Around this time, I encountered the concept of heterosis—the increased vigor or adaptability that emerges in hybrid forms. In postcolonial studies, the term reframes racial mixing as generative rather than deviant. The idea resonated deeply and gave shape to everything I had been exploring: identity as hybrid, design as negotiation, and typography as a medium capable of performing those dynamics.

With this foundation in place, the project evolved from an abstract inquiry into a concrete design challenge: Could I create a type system in which hybridity wasn’t just represented, but enacted at the structural level?


6. The Theory Behind the Feeling

As I developed the conceptual core of Heterosis, the theoretical work I was engaging with helped articulate what I had long intuited. Ellen Lupton’s writing clarified that typography isn’t simply the design of letters but the crafting of visual frameworks that shape meaning. Typefaces, like identities, are structured systems that encode cultural assumptions.

Homi Bhabha’s concept of the Third Space of Enunciation gave me an intellectual home for my lived experience. Bhabha argues that hybrid identities emerge in an in-between space—a site defined not by fixed categories but by negotiation. This idea reframed hybridity not as indecision but as a generative position. It reinforced the idea that identity is a process, not a destination.

Together, these theories made it clear that the typeface needed to enact hybridity. If identity is dynamic and contingent, then the form itself needs to move, shift, and blend lineages. Heterosis would not simply illustrate hybridity; it would perform it.


7. The Birth of Heterosis

With this conceptual grounding, the design problem became: How do you embed hybridity into the structure of a letterform? How do you create forms that emerge through negotiation rather than resolution?
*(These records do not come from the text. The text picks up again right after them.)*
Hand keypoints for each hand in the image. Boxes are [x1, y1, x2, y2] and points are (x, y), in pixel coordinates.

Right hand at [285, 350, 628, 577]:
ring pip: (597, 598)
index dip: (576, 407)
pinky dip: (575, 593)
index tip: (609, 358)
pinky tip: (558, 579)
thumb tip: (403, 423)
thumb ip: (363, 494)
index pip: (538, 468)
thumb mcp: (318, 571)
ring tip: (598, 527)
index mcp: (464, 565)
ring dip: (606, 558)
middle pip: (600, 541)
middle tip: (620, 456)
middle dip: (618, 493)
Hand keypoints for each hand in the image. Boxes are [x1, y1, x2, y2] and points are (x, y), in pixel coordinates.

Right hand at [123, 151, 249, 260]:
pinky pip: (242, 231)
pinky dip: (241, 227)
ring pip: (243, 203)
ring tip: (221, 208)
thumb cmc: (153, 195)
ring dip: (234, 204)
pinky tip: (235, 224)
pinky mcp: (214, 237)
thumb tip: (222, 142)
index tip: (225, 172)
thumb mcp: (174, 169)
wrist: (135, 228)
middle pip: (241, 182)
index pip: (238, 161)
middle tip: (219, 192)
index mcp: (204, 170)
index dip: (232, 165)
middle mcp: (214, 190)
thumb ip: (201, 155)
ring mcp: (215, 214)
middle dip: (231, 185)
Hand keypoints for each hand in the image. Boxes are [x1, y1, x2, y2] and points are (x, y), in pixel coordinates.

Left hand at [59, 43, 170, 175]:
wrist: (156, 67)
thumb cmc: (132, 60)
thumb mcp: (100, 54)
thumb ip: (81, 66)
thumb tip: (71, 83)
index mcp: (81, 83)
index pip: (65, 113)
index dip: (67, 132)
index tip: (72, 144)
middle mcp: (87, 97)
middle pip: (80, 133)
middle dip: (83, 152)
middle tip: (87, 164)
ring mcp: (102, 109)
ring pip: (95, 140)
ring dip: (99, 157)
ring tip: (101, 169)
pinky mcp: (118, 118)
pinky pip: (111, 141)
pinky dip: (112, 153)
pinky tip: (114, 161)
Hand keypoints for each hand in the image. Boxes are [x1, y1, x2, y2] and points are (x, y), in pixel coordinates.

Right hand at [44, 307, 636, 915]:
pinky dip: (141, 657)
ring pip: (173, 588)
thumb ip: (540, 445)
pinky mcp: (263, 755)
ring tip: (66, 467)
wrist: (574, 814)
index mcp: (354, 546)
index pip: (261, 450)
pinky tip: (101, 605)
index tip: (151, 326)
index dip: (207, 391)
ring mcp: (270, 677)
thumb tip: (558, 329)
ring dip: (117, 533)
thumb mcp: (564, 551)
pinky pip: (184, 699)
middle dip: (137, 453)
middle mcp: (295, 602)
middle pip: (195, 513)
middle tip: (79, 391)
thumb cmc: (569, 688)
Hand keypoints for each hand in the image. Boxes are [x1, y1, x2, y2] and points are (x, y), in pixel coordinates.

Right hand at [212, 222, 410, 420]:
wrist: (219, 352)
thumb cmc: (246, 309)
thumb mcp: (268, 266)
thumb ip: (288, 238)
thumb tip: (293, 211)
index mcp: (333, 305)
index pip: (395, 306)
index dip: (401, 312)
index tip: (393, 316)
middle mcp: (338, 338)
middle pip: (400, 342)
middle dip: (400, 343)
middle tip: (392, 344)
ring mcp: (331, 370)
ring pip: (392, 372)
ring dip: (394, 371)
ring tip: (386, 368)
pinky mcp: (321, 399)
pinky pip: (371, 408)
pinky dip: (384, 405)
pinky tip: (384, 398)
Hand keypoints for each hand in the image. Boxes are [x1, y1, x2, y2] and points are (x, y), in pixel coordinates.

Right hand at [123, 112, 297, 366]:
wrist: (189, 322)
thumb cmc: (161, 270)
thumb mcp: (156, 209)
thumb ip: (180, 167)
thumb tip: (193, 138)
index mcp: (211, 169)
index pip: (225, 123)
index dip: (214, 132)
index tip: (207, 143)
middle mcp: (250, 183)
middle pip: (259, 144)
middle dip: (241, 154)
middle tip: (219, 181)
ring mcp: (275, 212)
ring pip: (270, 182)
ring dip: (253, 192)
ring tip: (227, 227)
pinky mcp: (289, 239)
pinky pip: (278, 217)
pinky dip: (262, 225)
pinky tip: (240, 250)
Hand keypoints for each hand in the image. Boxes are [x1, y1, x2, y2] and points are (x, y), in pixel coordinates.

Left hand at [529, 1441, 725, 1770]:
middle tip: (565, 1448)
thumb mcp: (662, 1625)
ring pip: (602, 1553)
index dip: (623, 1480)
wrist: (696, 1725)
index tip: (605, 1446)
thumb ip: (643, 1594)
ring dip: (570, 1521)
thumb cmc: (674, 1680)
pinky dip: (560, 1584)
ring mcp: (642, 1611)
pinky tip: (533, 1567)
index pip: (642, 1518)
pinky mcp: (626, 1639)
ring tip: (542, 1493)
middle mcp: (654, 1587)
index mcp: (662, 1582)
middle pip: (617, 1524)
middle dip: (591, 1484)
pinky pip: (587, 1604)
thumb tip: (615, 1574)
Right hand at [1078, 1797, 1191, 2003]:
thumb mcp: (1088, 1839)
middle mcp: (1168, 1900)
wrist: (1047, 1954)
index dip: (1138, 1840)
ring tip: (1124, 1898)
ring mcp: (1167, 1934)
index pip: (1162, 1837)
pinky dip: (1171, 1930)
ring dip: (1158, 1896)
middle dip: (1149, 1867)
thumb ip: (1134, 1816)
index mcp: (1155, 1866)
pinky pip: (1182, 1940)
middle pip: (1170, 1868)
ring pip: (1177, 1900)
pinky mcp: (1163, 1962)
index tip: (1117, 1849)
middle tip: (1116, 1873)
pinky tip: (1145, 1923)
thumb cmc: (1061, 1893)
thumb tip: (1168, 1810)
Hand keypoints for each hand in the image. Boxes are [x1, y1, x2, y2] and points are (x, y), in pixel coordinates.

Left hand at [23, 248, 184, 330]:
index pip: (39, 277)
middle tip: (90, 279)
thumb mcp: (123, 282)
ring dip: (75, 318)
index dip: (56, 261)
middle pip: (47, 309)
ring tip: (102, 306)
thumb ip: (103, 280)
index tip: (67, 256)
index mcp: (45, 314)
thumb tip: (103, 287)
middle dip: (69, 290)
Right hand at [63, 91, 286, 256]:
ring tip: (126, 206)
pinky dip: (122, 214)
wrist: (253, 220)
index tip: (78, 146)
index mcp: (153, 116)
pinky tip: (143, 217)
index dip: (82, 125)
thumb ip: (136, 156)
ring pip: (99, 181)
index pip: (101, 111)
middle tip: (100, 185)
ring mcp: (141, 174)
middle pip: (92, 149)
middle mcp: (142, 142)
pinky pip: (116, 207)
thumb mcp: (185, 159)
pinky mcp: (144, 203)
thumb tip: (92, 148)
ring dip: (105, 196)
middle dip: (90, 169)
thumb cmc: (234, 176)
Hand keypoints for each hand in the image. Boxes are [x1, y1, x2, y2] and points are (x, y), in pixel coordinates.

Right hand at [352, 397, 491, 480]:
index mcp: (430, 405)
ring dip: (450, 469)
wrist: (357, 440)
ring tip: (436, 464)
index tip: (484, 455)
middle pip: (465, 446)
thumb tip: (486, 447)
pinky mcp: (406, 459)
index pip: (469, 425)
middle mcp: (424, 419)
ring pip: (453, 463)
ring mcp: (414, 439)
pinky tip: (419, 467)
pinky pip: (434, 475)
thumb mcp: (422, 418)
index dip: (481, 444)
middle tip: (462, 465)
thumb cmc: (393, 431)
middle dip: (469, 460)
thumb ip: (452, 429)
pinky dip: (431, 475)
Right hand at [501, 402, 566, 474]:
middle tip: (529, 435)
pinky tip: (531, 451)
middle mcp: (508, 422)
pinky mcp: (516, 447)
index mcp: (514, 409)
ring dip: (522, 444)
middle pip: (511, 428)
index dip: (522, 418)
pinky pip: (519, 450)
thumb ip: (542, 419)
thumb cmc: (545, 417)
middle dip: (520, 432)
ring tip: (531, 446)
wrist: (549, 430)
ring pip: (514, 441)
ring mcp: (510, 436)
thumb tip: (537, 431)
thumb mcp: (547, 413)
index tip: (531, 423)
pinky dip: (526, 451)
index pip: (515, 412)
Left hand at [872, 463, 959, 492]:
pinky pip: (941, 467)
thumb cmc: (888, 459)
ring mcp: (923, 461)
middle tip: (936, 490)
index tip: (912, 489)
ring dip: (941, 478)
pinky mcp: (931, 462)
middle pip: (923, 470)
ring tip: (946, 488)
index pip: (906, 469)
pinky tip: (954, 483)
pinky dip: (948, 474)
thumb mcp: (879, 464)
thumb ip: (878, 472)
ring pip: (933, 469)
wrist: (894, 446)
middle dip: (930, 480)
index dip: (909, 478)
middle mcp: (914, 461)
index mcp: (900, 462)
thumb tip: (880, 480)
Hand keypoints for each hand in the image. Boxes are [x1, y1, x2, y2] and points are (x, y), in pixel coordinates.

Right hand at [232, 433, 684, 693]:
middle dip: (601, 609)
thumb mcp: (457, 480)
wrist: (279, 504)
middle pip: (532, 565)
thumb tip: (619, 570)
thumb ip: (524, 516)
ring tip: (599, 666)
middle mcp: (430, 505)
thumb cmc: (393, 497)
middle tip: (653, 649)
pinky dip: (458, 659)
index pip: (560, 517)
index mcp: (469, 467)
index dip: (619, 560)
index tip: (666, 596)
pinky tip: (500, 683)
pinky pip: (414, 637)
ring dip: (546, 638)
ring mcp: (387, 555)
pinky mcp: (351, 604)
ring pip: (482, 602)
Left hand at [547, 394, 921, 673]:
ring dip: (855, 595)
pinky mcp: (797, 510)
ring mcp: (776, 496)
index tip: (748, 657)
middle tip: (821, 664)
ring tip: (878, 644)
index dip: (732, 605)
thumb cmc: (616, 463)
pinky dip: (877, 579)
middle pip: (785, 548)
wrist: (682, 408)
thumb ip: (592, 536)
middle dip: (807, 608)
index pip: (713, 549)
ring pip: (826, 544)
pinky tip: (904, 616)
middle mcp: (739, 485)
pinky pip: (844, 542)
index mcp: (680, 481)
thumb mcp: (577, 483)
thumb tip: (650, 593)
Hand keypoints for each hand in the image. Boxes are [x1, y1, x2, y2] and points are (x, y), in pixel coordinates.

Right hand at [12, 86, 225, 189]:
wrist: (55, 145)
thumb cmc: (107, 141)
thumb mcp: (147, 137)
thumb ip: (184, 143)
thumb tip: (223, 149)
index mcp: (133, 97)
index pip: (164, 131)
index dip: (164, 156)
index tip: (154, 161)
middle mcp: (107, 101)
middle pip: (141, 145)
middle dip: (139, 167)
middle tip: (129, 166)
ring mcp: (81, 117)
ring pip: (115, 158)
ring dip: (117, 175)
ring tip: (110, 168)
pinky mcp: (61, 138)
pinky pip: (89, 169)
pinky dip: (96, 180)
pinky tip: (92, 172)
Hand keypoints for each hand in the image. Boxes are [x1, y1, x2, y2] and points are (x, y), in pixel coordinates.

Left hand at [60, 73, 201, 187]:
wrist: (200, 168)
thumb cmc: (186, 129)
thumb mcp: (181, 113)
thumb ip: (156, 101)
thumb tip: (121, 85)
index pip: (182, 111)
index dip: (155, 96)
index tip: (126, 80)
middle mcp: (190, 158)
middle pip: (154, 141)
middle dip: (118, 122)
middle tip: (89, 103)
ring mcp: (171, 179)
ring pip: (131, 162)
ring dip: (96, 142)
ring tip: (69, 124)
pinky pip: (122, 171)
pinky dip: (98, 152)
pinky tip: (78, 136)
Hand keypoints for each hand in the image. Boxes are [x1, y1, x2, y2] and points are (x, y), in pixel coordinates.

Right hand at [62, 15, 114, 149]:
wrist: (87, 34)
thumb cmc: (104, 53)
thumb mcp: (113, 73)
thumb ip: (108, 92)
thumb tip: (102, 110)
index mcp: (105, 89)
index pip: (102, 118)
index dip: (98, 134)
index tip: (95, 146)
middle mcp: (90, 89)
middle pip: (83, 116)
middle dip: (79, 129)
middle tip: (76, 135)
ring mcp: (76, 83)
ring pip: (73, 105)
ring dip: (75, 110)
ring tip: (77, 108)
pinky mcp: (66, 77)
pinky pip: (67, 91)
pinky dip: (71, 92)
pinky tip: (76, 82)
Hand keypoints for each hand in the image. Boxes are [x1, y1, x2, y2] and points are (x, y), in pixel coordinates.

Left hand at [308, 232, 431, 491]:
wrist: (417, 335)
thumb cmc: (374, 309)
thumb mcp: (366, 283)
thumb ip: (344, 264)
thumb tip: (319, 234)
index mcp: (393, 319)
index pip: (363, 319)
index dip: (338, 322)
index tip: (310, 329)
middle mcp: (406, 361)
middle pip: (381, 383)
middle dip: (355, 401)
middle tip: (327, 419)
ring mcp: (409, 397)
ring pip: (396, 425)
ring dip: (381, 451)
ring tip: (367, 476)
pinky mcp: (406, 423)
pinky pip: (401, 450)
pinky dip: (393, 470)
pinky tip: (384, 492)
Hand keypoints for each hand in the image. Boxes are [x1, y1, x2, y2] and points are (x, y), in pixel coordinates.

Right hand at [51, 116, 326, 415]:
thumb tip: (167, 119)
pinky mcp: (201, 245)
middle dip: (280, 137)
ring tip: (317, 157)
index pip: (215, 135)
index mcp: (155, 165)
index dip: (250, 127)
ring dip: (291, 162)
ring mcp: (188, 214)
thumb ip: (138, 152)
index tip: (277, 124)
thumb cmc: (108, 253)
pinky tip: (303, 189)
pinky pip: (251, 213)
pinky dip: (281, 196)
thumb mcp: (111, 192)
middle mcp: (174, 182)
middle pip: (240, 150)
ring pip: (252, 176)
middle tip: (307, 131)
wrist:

The architecture of Heterosis is built on two opposing planes, each carrying a vector that represents a distinct typographic binary. Rather than choosing between these binaries or blending them into a compromise, I designed the letterforms to appear in the third space between the planes. A third vector then weaves back and forth between them, pulling from each binary as it moves. It is this weaving—this act of crossing boundaries, inheriting from both sides, and refusing to settle—that forms the letter itself.



The letters are not static shapes but moments in a process. They inherit from multiple sources, reveal their internal tensions, and expose the negotiations required to form them. The resulting forms don’t resolve the differences between their parent structures; they illuminate them. This is where the essence of Heterosis lies: the letter emerges through motion, tension, and the creative force of in-betweenness.

By designing letters that materialize in the third space, Heterosis becomes a living model of hybrid identity—one that refuses purity, embraces complexity, and finds form in the act of weaving difference together.


8. Closing: A Typeface That Performs Identity

In the end, Heterosis became more than a design project. It became a way to process my own experience—of growing up between cultures, navigating shifting expectations, and searching for representations that mirrored my reality. The typeface doesn’t resolve the tensions between its binaries, just as I’ve never resolved mine. Instead, it makes them visible. It acknowledges that identity is not fixed but constructed, negotiated, and continually reshaped.




Returning to this project after years in professional practice has reminded me that design is most powerful when it emerges from personal truth. Heterosis showed me that typography can be a space where cultural theory, personal experience, and formal experimentation converge—where design becomes both an analytical tool and an expressive medium.

A typeface alone can’t capture the full complexity of mixed identity. But it can illuminate the structures that shape it, the boundaries that constrain it, and the creativity that emerges when those boundaries are crossed. In that sense, Heterosis is less a conclusion than an invitation—to see identity as fluid, relational, and always in motion. And perhaps, to imagine design as a space where hybridity can finally be seen, understood, and celebrated.